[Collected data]
>>>

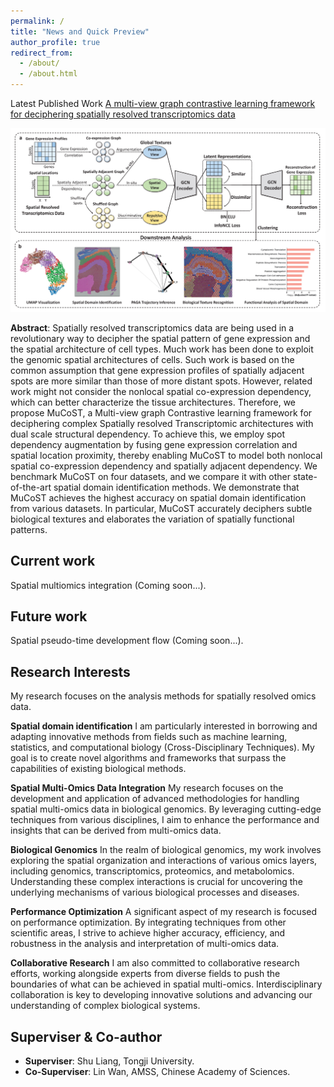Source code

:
 ```yaml
---
permalink: /
title: "News and Quick Preview"
author_profile: true
redirect_from: 
  - /about/
  - /about.html
---
```


Latest Published Work [A multi-view graph contrastive learning framework for deciphering spatially resolved transcriptomics data](https://tju-zl.github.io/publication/2024-05-27-MuCoST)

![Overview of MuCoST](/images/mucost_framework.png)

**Abstract**: Spatially resolved transcriptomics data are being used in a revolutionary way to decipher the spatial pattern of gene expression and the spatial architecture of cell types. Much work has been done to exploit the genomic spatial architectures of cells. Such work is based on the common assumption that gene expression profiles of spatially adjacent spots are more similar than those of more distant spots. However, related work might not consider the nonlocal spatial co-expression dependency, which can better characterize the tissue architectures. Therefore, we propose MuCoST, a Multi-view graph Contrastive learning framework for deciphering complex Spatially resolved Transcriptomic architectures with dual scale structural dependency. To achieve this, we employ spot dependency augmentation by fusing gene expression correlation and spatial location proximity, thereby enabling MuCoST to model both nonlocal spatial co-expression dependency and spatially adjacent dependency. We benchmark MuCoST on four datasets, and we compare it with other state-of-the-art spatial domain identification methods. We demonstrate that MuCoST achieves the highest accuracy on spatial domain identification from various datasets. In particular, MuCoST accurately deciphers subtle biological textures and elaborates the variation of spatially functional patterns.

Current work
---
Spatial multiomics integration (Coming soon...).

Future work
---
Spatial pseudo-time development flow (Coming soon...).

Research Interests
---
My research focuses on the analysis methods for spatially resolved omics data.

**Spatial domain identification**
I am particularly interested in borrowing and adapting innovative methods from fields such as machine learning, statistics, and computational biology (Cross-Disciplinary Techniques). My goal is to create novel algorithms and frameworks that surpass the capabilities of existing biological methods.

**Spatial Multi-Omics Data Integration**
My research focuses on the development and application of advanced methodologies for handling spatial multi-omics data in biological genomics. By leveraging cutting-edge techniques from various disciplines, I aim to enhance the performance and insights that can be derived from multi-omics data.

**Biological Genomics**
In the realm of biological genomics, my work involves exploring the spatial organization and interactions of various omics layers, including genomics, transcriptomics, proteomics, and metabolomics. Understanding these complex interactions is crucial for uncovering the underlying mechanisms of various biological processes and diseases.

**Performance Optimization**
A significant aspect of my research is focused on performance optimization. By integrating techniques from other scientific areas, I strive to achieve higher accuracy, efficiency, and robustness in the analysis and interpretation of multi-omics data.

**Collaborative Research**
I am also committed to collaborative research efforts, working alongside experts from diverse fields to push the boundaries of what can be achieved in spatial multi-omics. Interdisciplinary collaboration is key to developing innovative solutions and advancing our understanding of complex biological systems.

Superviser & Co-author
---
- **Superviser**: Shu Liang, Tongji University.
- **Co-Superviser**: Lin Wan, AMSS, Chinese Academy of Sciences.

<<<

## TASK INSTRUCTIONS
Starting at the line that has "Current work" and ending at the line that has "My research focuses on the analysis", please write out the lines above exactly, leaving out all others.

## REPLY
Current work
---
Spatial multiomics integration (Coming soon...).

Future work
---
Spatial pseudo-time development flow (Coming soon...).

Research Interests
---
My research focuses on the analysis methods for spatially resolved omics data.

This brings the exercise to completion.